In that moment, old memories carried her away. She saw black and white photos of an alley, a dumpster, and of a little girl, her body broken. She remembered the coroner’s tinny voice, hearing about the multiple assaults and the cause of death. She remembered the empty pill bottle she found a month later and how her cries went unanswered as she repeatedly shook her mother’s lifeless body. And in spite of the orders about crossing her own line, how the agency would kill her if the jump didn’t, Serena knew she would rather face the unknown than to spend another night staring into the hopeless gaze of the dead.

She dropped the unlit cigarette, reached inside her jacket, and un-holstered the weapon. The gun’s weight felt comfortable. Its deadly electronics whirred to life.

She smiled as confusion, and then panic, registered on Moselle’s face.

“You bet,” she said. “Let’s light it up.”


  1. This was one of those stories that earned multiple rejections, and it was clear to me from the comments that many of the editors who turned it down didn't quite understand it.
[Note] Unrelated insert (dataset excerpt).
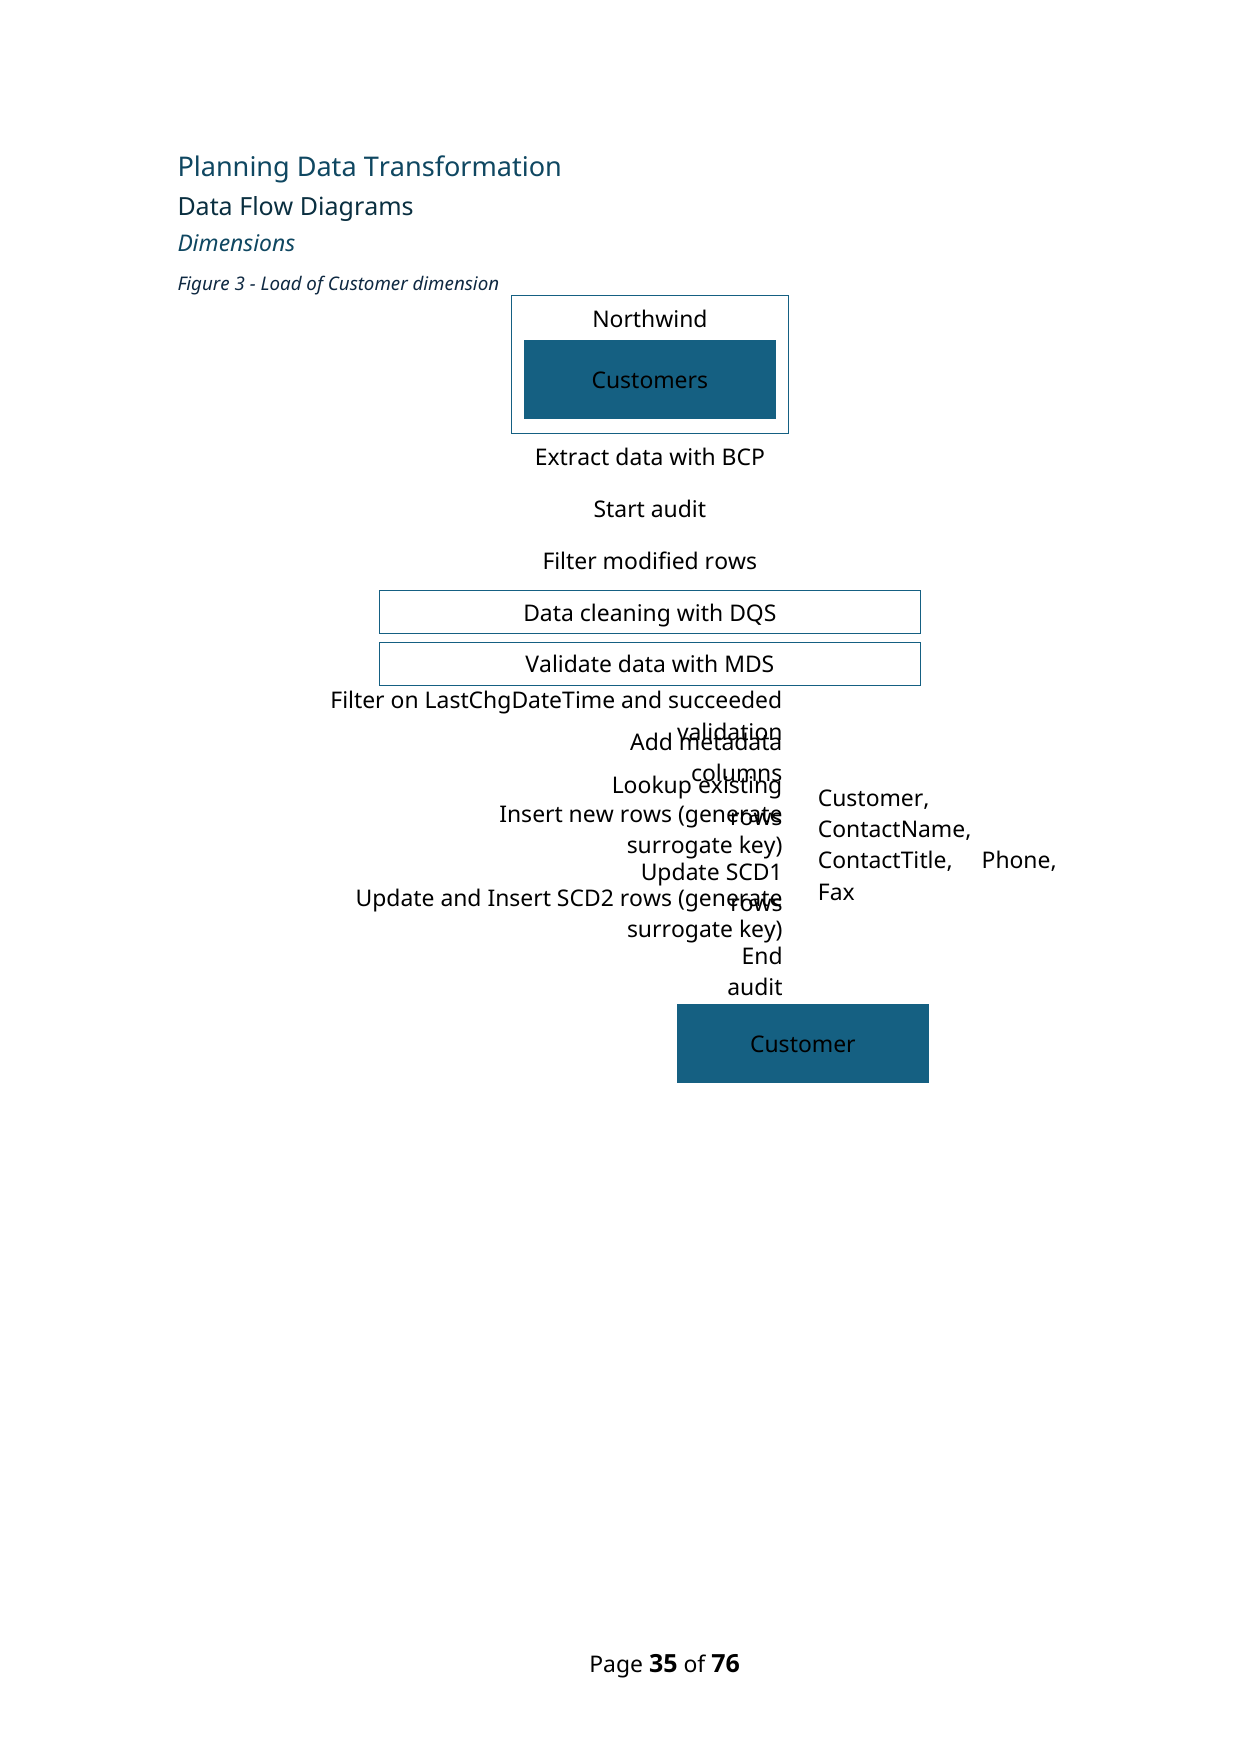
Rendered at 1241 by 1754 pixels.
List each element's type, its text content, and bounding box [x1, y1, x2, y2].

The editors at The Nautilus Engine were able to track the story, though, and they published it last year. I hope you enjoy.

  2. I did enjoy it Stephen! Serena is a character that could go far I think. Maybe this incident has her high-tailing it from the agency and now that she's had a taste of vengeance...well you know. :)

    Hard to tell what those editors were thinking...or ever are.

  3. I enjoyed the leap. Retro-congratulations on getting it published last year. Going through the bruising process of rejections to find the right zine can be painful.

  4. I don't see why it wasn't understood, the story is very good, and rightly so, was eventually published.

    The time travel scenario has been used to good effect many times in books and films. The details and twists of time-leap stories can be confusing, especially if too much technical info is used, but I didn't find this story confusing at all.

    Congratulations on the publication Stephen, and by the way, Sci-fi is one of my favourite genres, thank you, I enjoyed the read.

  5. The opening really pulled me in and I liked the images you used, the odor of rotten potatoes stuck with me. Congratulations on the publication.

  6. Thank you for the comments, everyone.

    Harry: You're right. This is one of those characters and situations that could easily develop into something bigger. Who knows? Maybe later. :)

    John: This story proves the understanding we all share that some stories take a while to see the light of day. I earned six rejections before it was finally published. It's also a testament to the belief that a writer should never give up on a story that he believes in.

    Steve: Sci Fi is one of those genres I find challenging. First, I don't know enough about it. Second, I don't know enough about it. Well, you get the picture. I'm planning on reading more Sci Fi, though, starting with Neuromancer. If you have any other suggestions, I'd love to hear it.

    Aiden: Thanks for stopping by. You know, sometimes it's hard to find a good image, especially one that's not already overused. I'm glad this one worked for you.

  7. Hi again Stephen, I think with sci-fi there are absolutely no limits or boundaries, it seems that so long as the story has its own internal logic basically it's wherever your imagination can take you. It may become more difficult if a lot of technical jargon is needed, but google can help out there if necessary. :-)

  8. I loved this. Really strong writing, especially the imagery. The bit about the Nova was so well described. I'm sure I've seen that Nova before! Nice work.

  9. Thanks again for the advice, Steve. I appreciate it.

    G.P., I've seen plenty of Novas like that, too. Which is probably why I was able to detail it like I did.